◆ Excerpt to read:
Perhaps 65 million U.S. adults now say their religion is “none.” However, attempts to mobilize this swarm have mostly fizzled.
People who quit churches, or never attended, are free spirits scattered willy-nilly everywhere, almost untraceable and unorganizable. Well, if in-person gatherings rarely work for skeptics, I think there’s a better “glue” to unite millions of freethinkers worldwide. It’s the colossal internet, the enormous portal for all of humanity, which has acquired even more of a central role in our lives because of the pandemic.
In just a generation, the internet has grown almost too immense to grasp. There are at least 2 billion websites, with about 500 million of them “blogs” delivering pitches and commentaries on every imaginable topic.
Atheism and humanism thrive in this free-for-all chaos, alongside other “isms.” Hundreds of different doubter sites skewer supernatural mumbo-jumbo daily. Most every attack on magical dogmas draws comments from readers, making them active participants in a global skeptic dialogue. It’s a beehive of freethought that buzzes day and night, nonstop. Thus the internet makes a home for all of us who cannot swallow church miracle claims.
Further, there’s scientific evidence that the internet actually creates atheism. It exposes browsers to many sorts of weird beliefs — as well as to attacks on those beliefs.
In 2014, computer scientist Allen Downey published a controversial study claiming that fast-growing internet usage was partly responsible for the fast-growing rise of churchless Americans.
“The internet provides opportunities to find information about people of other religions (and none), and to interact with them personally,” Downey wrote. “Internet use decreases the chance of religious affiliation.”
He estimated that one-fourth of the rise in “Nones” was caused by internet use. Later, researchers at the Baptist-run Baylor University corroborated Downey’s premise. They published a survey report in the Journal for the Scientific Study of Religion supporting his findings.
“Increases in internet use correlate with a loss of religious affiliation,” lead researcher Paul McClure said, “and I also discovered that individuals who spend lots of time online are less likely to be religious exclusivists, or, in other words, they are less likely to think there’s only one correct religion out there.”
Translation: Inquiring minds of internet users make them doubt claims that only Christians go to heaven — and other such absurdities.
There you have it: The internet provides a worldwide haven for freethought — and it also creates more freethought. If in-person meetings can’t make a sanctuary for doubters, cyberland can.

◆ Supplied records:

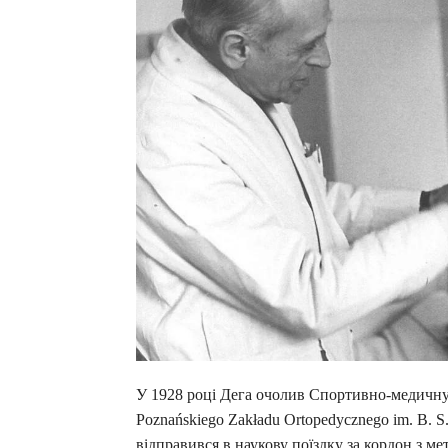
У 1928 році Дега очолив Спортивно-медичну 
Poznańskiego Zakładu Ortopedycznego im. B. S
відправився в наукову поїздку за кордон з м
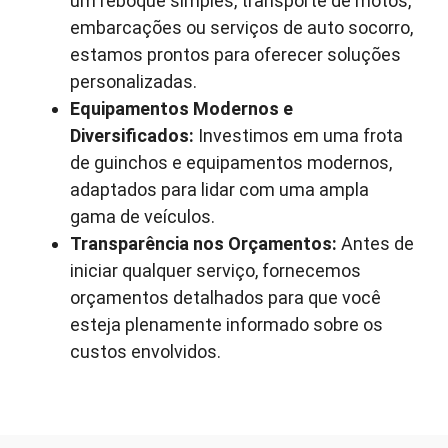
um reboque simples, transporte de motos,
embarcações ou serviços de auto socorro,
estamos prontos para oferecer soluções
personalizadas.
Equipamentos Modernos e
Diversificados:
Investimos em uma frota
de guinchos e equipamentos modernos,
adaptados para lidar com uma ampla
gama de veículos.
Transparência nos Orçamentos:
Antes de
iniciar qualquer serviço, fornecemos
orçamentos detalhados para que você
esteja plenamente informado sobre os
custos envolvidos.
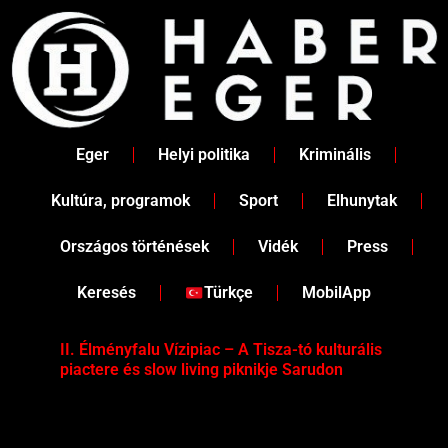
Skip
to
content
Eger
Helyi politika
Kriminális
Kultúra, programok
Sport
Elhunytak
Országos történések
Vidék
Press
Keresés
Türkçe
MobilApp
II. Élményfalu Vízipiac – A Tisza-tó kulturális
Tév
piactere és slow living piknikje Sarudon
víz
Tel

◆ Exercise objective: In the essay on the internet and religious doubt, how much of the rise in "Nones" did Allen Downey estimate was caused by internet use?

◆ Response area: One-fourth.